Occupational Exposure to Cadmium
Workers in the nonferrous metal industry; those involved in the manufacture of products containing cadmium or doing work such as plating, soldering, and welding; and those involved in nickel-cadmium (Ni-Cd or NiCad) battery recycling face the highest risk of exposure. They may experience flu-like symptoms from acute exposure and cancer, kidney, bone, and lung disease from chronic exposure.
Although occupational exposure is more likely to be a problem than products containing cadmium, it’s helpful to know what items in the home contain cadmium.
Nickel-cadmium batteries are in widespread use in portable, rechargeable devices like cellphones, laptops, and power tools that are an important part of daily life. Alternative battery types like lithium-ion and lead-acid have their own health and safety concerns. So, even though the expanding Ni-Cd battery recycling industry is a growing concern for cadmium exposure, recycling your rechargeable batteries is still the best course of action.
Heavy metals, including cadmium, are found in a wide variety of electronic products from televisions to computers. These items must be properly recycled to keep cadmium out of the soil, groundwater, and even the air. Although it is not always easy to recycle electronics, it is important to do so and may even be required by law where you live.

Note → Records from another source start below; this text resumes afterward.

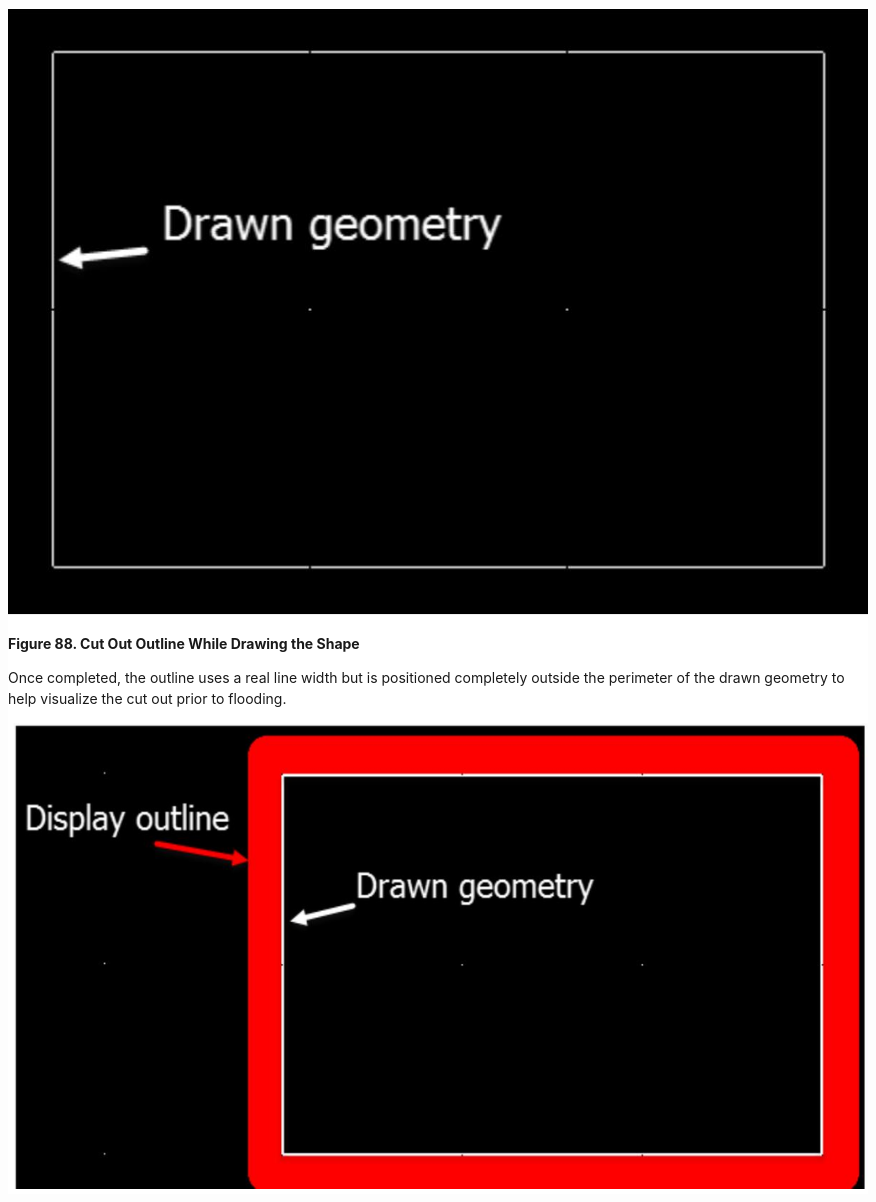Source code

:![](/layout/guide/31/_page_20_Picture_9.jpeg)

**Figure 88. Cut Out Outline While Drawing the Shape**

Once completed, the outline uses a real line width but is positioned completely outside the perimeter of the drawn geometry to help visualize the cut out prior to flooding.

![](/layout/guide/31/_page_21_Picture_1.jpeg)
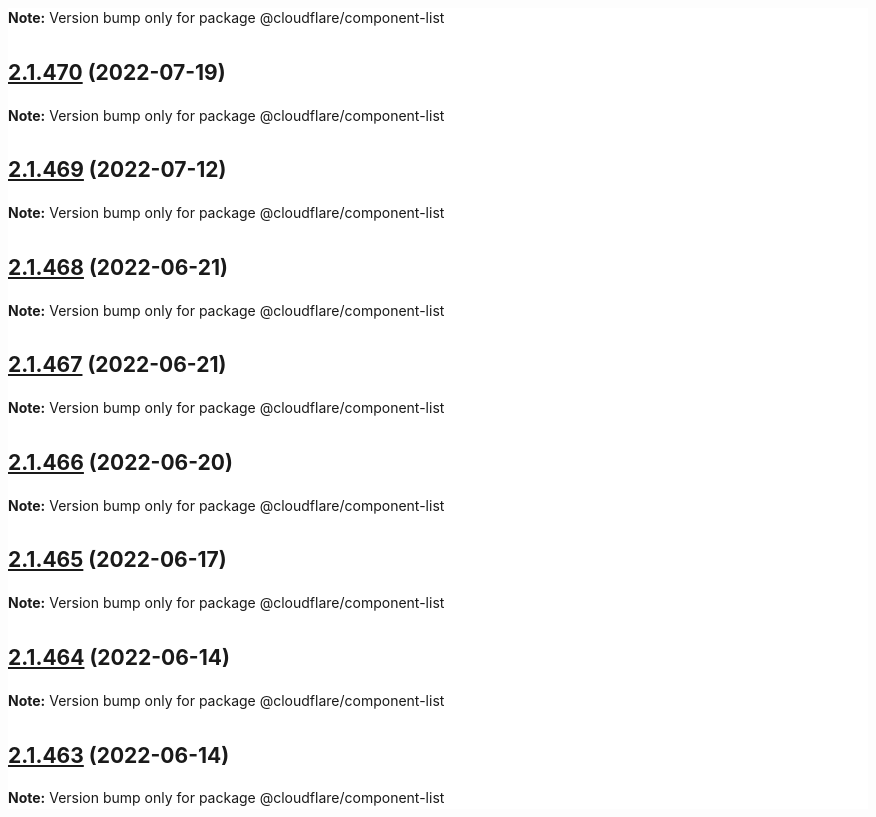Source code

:**Note:** Version bump only for package @cloudflare/component-list

## [2.1.470](http://stash.cfops.it:7999/fe/stratus/compare/@cloudflare/component-list@2.1.469...@cloudflare/component-list@2.1.470) (2022-07-19)

**Note:** Version bump only for package @cloudflare/component-list

## [2.1.469](http://stash.cfops.it:7999/fe/stratus/compare/@cloudflare/component-list@2.1.468...@cloudflare/component-list@2.1.469) (2022-07-12)

**Note:** Version bump only for package @cloudflare/component-list

## [2.1.468](http://stash.cfops.it:7999/fe/stratus/compare/@cloudflare/component-list@2.1.467...@cloudflare/component-list@2.1.468) (2022-06-21)

**Note:** Version bump only for package @cloudflare/component-list

## [2.1.467](http://stash.cfops.it:7999/fe/stratus/compare/@cloudflare/component-list@2.1.466...@cloudflare/component-list@2.1.467) (2022-06-21)

**Note:** Version bump only for package @cloudflare/component-list

## [2.1.466](http://stash.cfops.it:7999/fe/stratus/compare/@cloudflare/component-list@2.1.465...@cloudflare/component-list@2.1.466) (2022-06-20)

**Note:** Version bump only for package @cloudflare/component-list

## [2.1.465](http://stash.cfops.it:7999/fe/stratus/compare/@cloudflare/component-list@2.1.464...@cloudflare/component-list@2.1.465) (2022-06-17)

**Note:** Version bump only for package @cloudflare/component-list

## [2.1.464](http://stash.cfops.it:7999/fe/stratus/compare/@cloudflare/component-list@2.1.463...@cloudflare/component-list@2.1.464) (2022-06-14)

**Note:** Version bump only for package @cloudflare/component-list

## [2.1.463](http://stash.cfops.it:7999/fe/stratus/compare/@cloudflare/component-list@2.1.462...@cloudflare/component-list@2.1.463) (2022-06-14)

**Note:** Version bump only for package @cloudflare/component-list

The European Union’s Restriction of Hazardous Substances Directive essentially bans cadmium from electronics except where absolutely necessary for product performance. Purchasing electronic products that are EU compliant, TCO certified, or certified under the EPEAT program managed by the Global Electronics Council will help you avoid cadmium and other known toxins as much as possible.
Cadmium is not commonly found in cookware, but some glazes and coatings on glass or ceramic can leach cadmium into food. Since ingestion is the primary pathway for accumulating cadmium in the body, it’s best to look for nontoxic cookware and kitchenware options.
Like lead, cadmium used to be included in house paints. Old paint can lead to exposure through chipping paint or paint dust created during construction. Today, cadmium pigments are mostly used in plastics but are still found in some artists’ paint. Painters should avoid skin contact with wet paint to avoid accidental ingestion and take care when cleaning brushes. Spray applications and sanding dry paint can also create a risk through inhalation. A movement to ban cadmium from paints in the EU led to strict limits on the cadmium content of paints sold there. There are many cadmium-free paint options.